PASSAGE CHOISI
========================================

J’étais un dieu caché.

Réponse de Michel

Tu as raison de dire que la forme écrite évite les «malentendus » et permet de demander sereinement  à l’autre de préciser sa pensée.

Je ne suis pas sûr de ce que tu entends par la « Mort initiatique ».

Pour moi, la mort initiatique, c’est la mort de l’ego, qui fait soudain du disciple un initié. Elle ouvre le troisième panneau du triptyque.
Cette mort de l’ego fait prendre soudain conscience au gnostique qu’ « autre que moi n’est pas ». C’est effectivement la mort de l’ego qui « sauve » le gnostique.
Mais je ne suis pas d’accord avec  toi quand tu écris : « en cela nous sommes aimés ». Je dirais plutôt : « alors nous découvrons que nous avons toujours été aimés » mais pas aimés comme le fils est aimé par le père ou par la mère,  c’est à dire « aimé par un autre », non, « aimé par le même » car le Soi s’est toujours aimé ; et nous faisons la merveilleuse découverte de cet amour du Soi par le Soi, lorsque nous renonçons enfin à l’ego pour revenir au sein du Soi.

Réponse de Louis-Marie

Imparable! : « Alors nous découvrons que nous avons toujours été aimés »,  » Je M’aime  » se plaisait à dire Emile ou bien reprenant le soufi  » Je suis l’amour l’amant l’aimée « . Merci pour cet ajustement qui seul scelle le triptyque.
Je dois l’ouvrir sur le multiple pour apprécier mon jeu, j’y joue tous les rôles, tu ne voyais nul mouvement d’amour du Père vers nous, et moi je m’émerveille d’y découvrir l’amour que je porte à celui qui se croit encore autre que moi et que je fais passer de l’ignorance à l’Inconnaissance.

Réponse de Michel

Il  est vrai que je continue à « porter de l’amour à celui qui se croit encore autre que moi » car je ne désespère pas de lui, je continue à lui donner sa chance afin qu’un jour, « il rejette son vin et fasse sa metanoia », mais ce n’est pas mon amour qui lui permettra de rejeter son vin, c’est l’écœurement qu’il finira, de lui-même, par éprouver ; tant qu’il n’aura pas fait la preuve par l’absurde de l’inexistence de son ego, il restera un homme obscur, PARTIE DE MOI-MEME EN VOIE DE SUICIDE,  et mon amour pour lui n’y changera rien.

========================================

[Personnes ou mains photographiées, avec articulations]
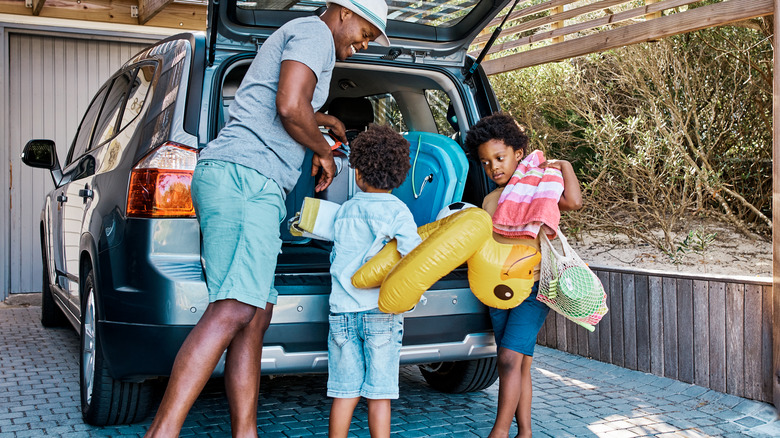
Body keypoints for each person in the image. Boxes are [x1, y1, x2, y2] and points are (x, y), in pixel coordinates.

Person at [144, 1, 390, 436]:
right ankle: (161, 433)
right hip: (246, 179)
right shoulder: (315, 36)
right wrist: (321, 151)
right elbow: (289, 106)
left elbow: (276, 101)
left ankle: (246, 431)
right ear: (343, 11)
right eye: (365, 32)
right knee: (235, 307)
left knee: (255, 313)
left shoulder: (305, 37)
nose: (362, 45)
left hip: (244, 181)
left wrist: (322, 118)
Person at [465, 112, 582, 438]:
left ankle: (499, 432)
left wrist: (565, 167)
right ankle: (525, 432)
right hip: (498, 290)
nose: (493, 168)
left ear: (519, 154)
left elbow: (573, 201)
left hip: (533, 289)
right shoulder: (489, 200)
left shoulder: (538, 188)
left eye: (499, 158)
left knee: (507, 358)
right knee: (517, 364)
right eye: (486, 162)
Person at [327, 124, 421, 438]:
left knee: (344, 392)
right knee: (380, 393)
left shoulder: (344, 211)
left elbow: (335, 257)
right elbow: (413, 260)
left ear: (357, 174)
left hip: (341, 312)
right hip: (380, 312)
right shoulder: (399, 212)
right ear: (400, 176)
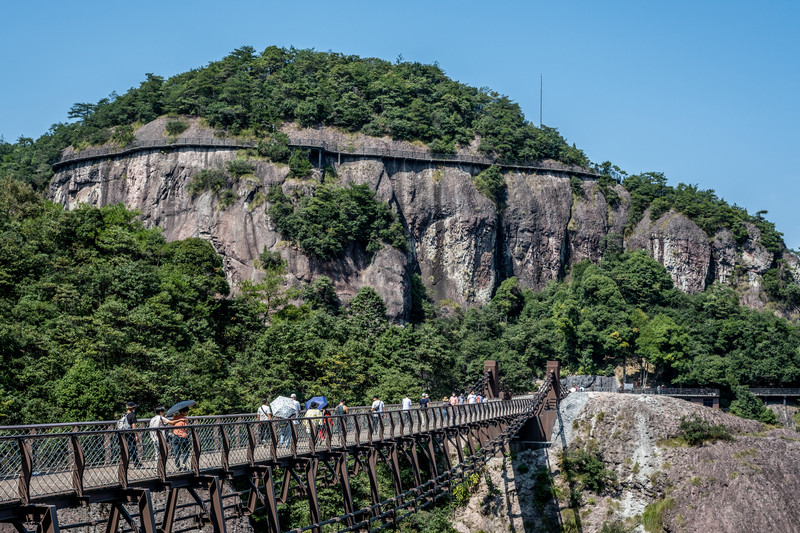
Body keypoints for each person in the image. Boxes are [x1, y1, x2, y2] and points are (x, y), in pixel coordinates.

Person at [122, 402, 142, 468]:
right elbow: (134, 425)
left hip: (124, 433)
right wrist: (136, 435)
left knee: (126, 448)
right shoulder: (132, 415)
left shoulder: (124, 415)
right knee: (132, 448)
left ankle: (125, 463)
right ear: (132, 408)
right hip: (130, 433)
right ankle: (136, 463)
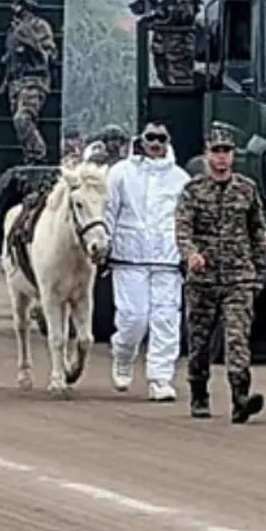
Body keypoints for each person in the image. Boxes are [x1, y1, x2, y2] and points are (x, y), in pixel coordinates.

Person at [174, 123, 266, 422]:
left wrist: (259, 273)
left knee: (237, 339)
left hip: (239, 278)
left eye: (226, 151)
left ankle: (241, 397)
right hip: (203, 279)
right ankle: (199, 392)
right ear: (206, 155)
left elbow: (257, 233)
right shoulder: (192, 191)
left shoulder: (246, 189)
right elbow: (182, 229)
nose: (221, 158)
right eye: (216, 151)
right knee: (200, 343)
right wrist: (191, 255)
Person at [106, 122, 192, 401]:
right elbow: (108, 211)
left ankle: (160, 378)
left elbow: (187, 220)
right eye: (150, 138)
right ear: (141, 141)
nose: (155, 143)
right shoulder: (120, 173)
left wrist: (188, 252)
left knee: (166, 319)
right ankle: (123, 354)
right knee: (134, 318)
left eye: (161, 139)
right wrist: (104, 245)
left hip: (167, 259)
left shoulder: (180, 179)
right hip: (129, 256)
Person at [0, 0, 58, 164]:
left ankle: (38, 156)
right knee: (20, 125)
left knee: (23, 119)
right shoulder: (13, 30)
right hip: (15, 82)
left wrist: (28, 37)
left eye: (18, 4)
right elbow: (10, 61)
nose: (14, 8)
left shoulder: (39, 26)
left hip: (34, 80)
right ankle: (29, 158)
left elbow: (49, 55)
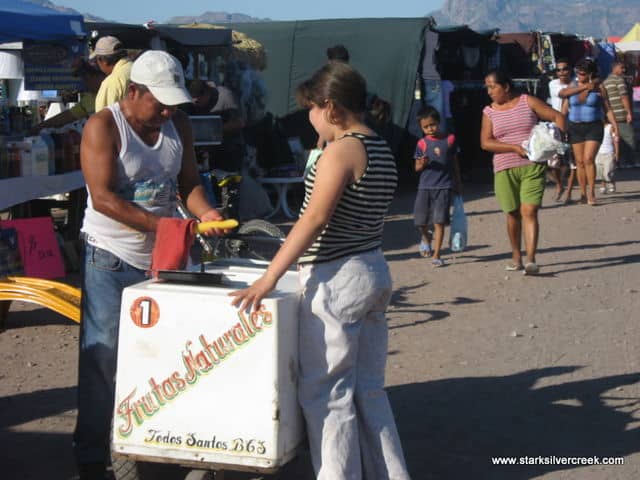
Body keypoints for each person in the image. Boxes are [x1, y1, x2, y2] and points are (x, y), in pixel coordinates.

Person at [229, 61, 411, 480]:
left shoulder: (342, 150)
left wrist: (269, 276)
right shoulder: (378, 145)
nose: (307, 117)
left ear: (328, 107)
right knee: (368, 391)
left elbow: (313, 219)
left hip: (338, 279)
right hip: (372, 269)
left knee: (327, 394)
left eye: (310, 108)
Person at [74, 50, 226, 480]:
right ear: (134, 91)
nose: (165, 110)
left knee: (171, 354)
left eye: (171, 103)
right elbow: (102, 197)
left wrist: (206, 213)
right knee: (104, 359)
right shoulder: (104, 126)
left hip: (166, 257)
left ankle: (162, 442)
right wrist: (164, 225)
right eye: (158, 101)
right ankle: (90, 456)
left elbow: (189, 183)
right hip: (111, 256)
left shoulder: (178, 124)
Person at [481, 69, 566, 275]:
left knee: (529, 211)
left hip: (532, 166)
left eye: (493, 86)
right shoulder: (489, 112)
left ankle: (531, 259)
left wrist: (557, 144)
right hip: (504, 168)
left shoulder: (527, 101)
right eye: (487, 88)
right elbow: (485, 143)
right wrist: (513, 148)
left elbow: (557, 116)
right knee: (512, 214)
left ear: (506, 86)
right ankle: (516, 256)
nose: (489, 91)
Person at [558, 58, 618, 206]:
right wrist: (585, 87)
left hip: (594, 126)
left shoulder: (599, 88)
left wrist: (615, 125)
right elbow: (563, 104)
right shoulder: (573, 86)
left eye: (583, 74)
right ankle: (583, 194)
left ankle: (591, 192)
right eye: (578, 73)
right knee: (579, 162)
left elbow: (607, 108)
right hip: (575, 127)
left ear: (590, 73)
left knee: (588, 159)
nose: (579, 76)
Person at [413, 105, 462, 266]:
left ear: (439, 122)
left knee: (439, 221)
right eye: (425, 127)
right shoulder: (422, 144)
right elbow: (416, 168)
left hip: (444, 186)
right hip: (425, 187)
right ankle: (426, 237)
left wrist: (458, 181)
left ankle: (437, 254)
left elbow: (455, 163)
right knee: (420, 221)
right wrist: (422, 163)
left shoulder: (449, 140)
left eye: (432, 125)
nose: (430, 129)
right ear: (421, 127)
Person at [188, 78, 246, 172]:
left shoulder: (226, 96)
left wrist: (215, 129)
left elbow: (240, 122)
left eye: (198, 101)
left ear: (206, 93)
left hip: (230, 153)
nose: (196, 105)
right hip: (211, 155)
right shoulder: (198, 105)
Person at [31, 60, 105, 132]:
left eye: (86, 78)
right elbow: (67, 116)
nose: (85, 83)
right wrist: (41, 126)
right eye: (83, 78)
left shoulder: (112, 89)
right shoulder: (88, 98)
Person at [546, 58, 577, 203]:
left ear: (570, 70)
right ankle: (559, 185)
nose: (562, 72)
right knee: (553, 161)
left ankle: (569, 191)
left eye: (564, 69)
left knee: (573, 161)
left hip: (575, 123)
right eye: (559, 70)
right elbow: (564, 93)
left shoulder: (577, 81)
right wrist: (583, 86)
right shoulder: (553, 84)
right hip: (556, 125)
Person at [603, 60, 635, 168]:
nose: (624, 70)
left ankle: (618, 162)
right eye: (622, 68)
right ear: (615, 68)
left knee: (616, 140)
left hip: (612, 116)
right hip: (621, 114)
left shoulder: (606, 81)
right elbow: (624, 97)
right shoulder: (619, 80)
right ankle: (630, 162)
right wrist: (629, 112)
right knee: (629, 138)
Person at [90, 36, 133, 111]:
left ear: (103, 61)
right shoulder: (136, 68)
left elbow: (103, 119)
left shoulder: (112, 82)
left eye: (96, 60)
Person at [595, 116, 619, 194]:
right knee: (600, 172)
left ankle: (611, 183)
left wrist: (616, 153)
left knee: (607, 171)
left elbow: (615, 141)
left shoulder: (610, 127)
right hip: (598, 153)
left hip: (609, 152)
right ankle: (603, 185)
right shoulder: (596, 128)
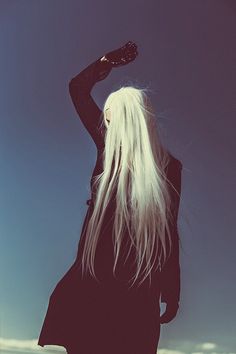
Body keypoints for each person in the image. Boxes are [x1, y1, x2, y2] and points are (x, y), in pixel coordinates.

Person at [37, 41, 183, 354]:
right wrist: (171, 289)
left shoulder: (110, 152)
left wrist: (107, 62)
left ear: (119, 117)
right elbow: (170, 232)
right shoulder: (170, 168)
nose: (103, 121)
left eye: (107, 115)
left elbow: (77, 88)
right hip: (137, 294)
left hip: (97, 288)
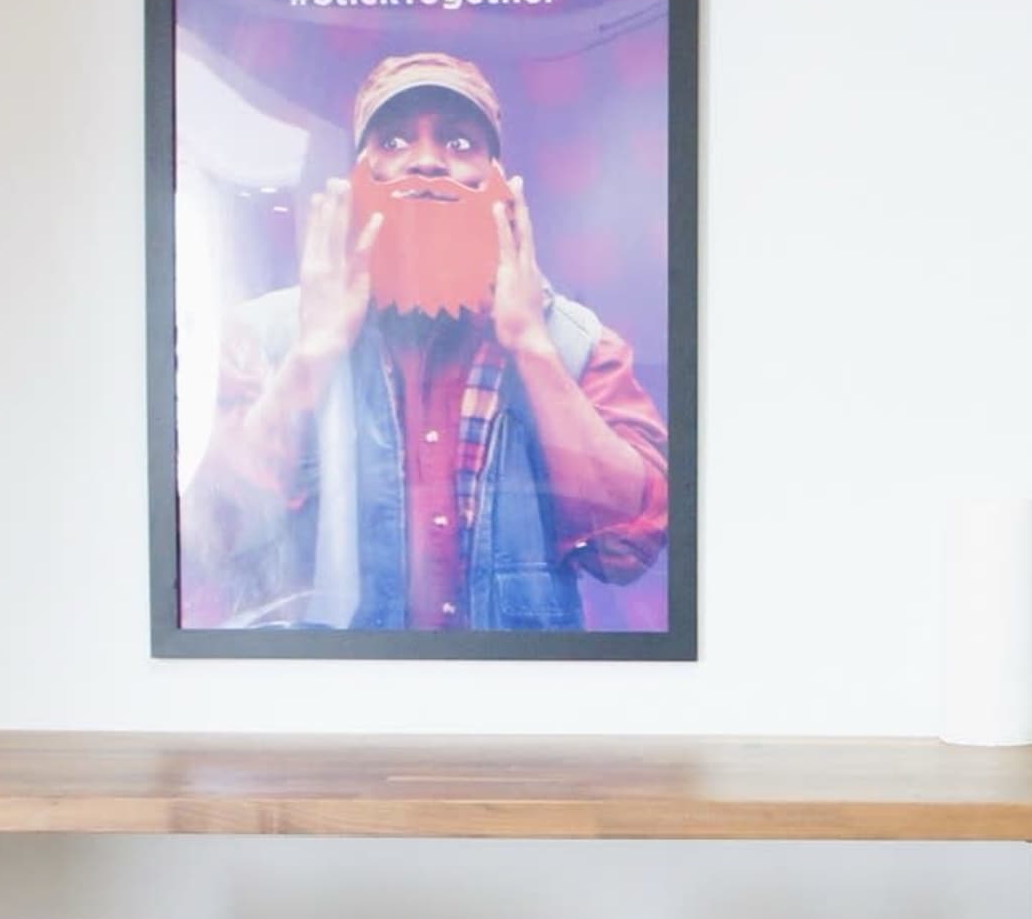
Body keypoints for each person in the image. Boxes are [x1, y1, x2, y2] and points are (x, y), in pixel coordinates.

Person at [186, 51, 669, 631]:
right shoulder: (260, 338)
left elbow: (629, 549)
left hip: (515, 705)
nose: (426, 163)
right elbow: (210, 535)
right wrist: (312, 354)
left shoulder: (577, 346)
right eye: (391, 142)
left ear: (502, 184)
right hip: (325, 704)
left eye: (460, 143)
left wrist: (532, 347)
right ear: (354, 180)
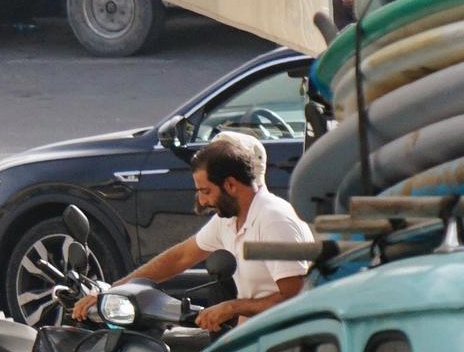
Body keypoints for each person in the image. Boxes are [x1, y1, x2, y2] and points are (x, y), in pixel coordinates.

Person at [76, 130, 312, 338]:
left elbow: (297, 298)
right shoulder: (228, 219)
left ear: (230, 185)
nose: (202, 201)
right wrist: (113, 291)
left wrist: (232, 307)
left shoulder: (273, 220)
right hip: (252, 339)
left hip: (286, 346)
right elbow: (181, 257)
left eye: (206, 191)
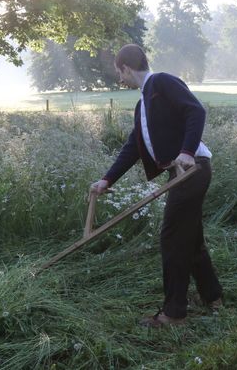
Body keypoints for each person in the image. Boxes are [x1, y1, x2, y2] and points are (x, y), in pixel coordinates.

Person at [90, 44, 222, 327]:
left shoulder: (161, 82)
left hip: (193, 169)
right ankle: (213, 297)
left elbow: (196, 111)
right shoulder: (143, 104)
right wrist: (107, 179)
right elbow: (133, 147)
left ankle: (174, 314)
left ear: (126, 67)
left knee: (172, 238)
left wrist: (186, 151)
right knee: (190, 237)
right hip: (182, 173)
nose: (120, 79)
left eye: (119, 73)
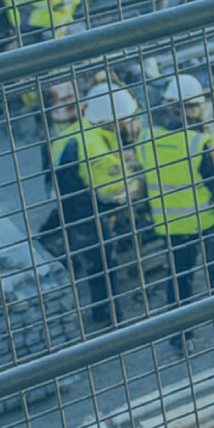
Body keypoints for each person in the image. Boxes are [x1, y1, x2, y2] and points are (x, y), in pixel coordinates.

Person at [135, 73, 214, 353]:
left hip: (170, 226)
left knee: (178, 280)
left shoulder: (146, 139)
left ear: (168, 107)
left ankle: (181, 340)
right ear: (195, 108)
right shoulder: (199, 143)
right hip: (207, 223)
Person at [52, 86, 145, 328]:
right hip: (84, 210)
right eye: (124, 120)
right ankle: (111, 317)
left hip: (69, 203)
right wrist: (133, 172)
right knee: (104, 264)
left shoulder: (84, 130)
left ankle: (98, 308)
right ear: (110, 120)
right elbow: (111, 191)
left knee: (91, 260)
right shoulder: (93, 144)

========================================

ESSAYEZ
Pouvez-vous reproduire tel quel, dans le passage choisi ci-dessus sur la mort initiatique, le segment qui va de « Pour moi, la » jusqu'à « sein du Soi. » ?

ZONE DE RÉPONSE
Pour moi, la mort initiatique, c’est la mort de l’ego, qui fait soudain du disciple un initié. Elle ouvre le troisième panneau du triptyque.
Cette mort de l’ego fait prendre soudain conscience au gnostique qu’ « autre que moi n’est pas ». C’est effectivement la mort de l’ego qui « sauve » le gnostique.
Mais je ne suis pas d’accord avec  toi quand tu écris : « en cela nous sommes aimés ». Je dirais plutôt : « alors nous découvrons que nous avons toujours été aimés » mais pas aimés comme le fils est aimé par le père ou par la mère,  c’est à dire « aimé par un autre », non, « aimé par le même » car le Soi s’est toujours aimé ; et nous faisons la merveilleuse découverte de cet amour du Soi par le Soi, lorsque nous renonçons enfin à l’ego pour revenir au sein du Soi.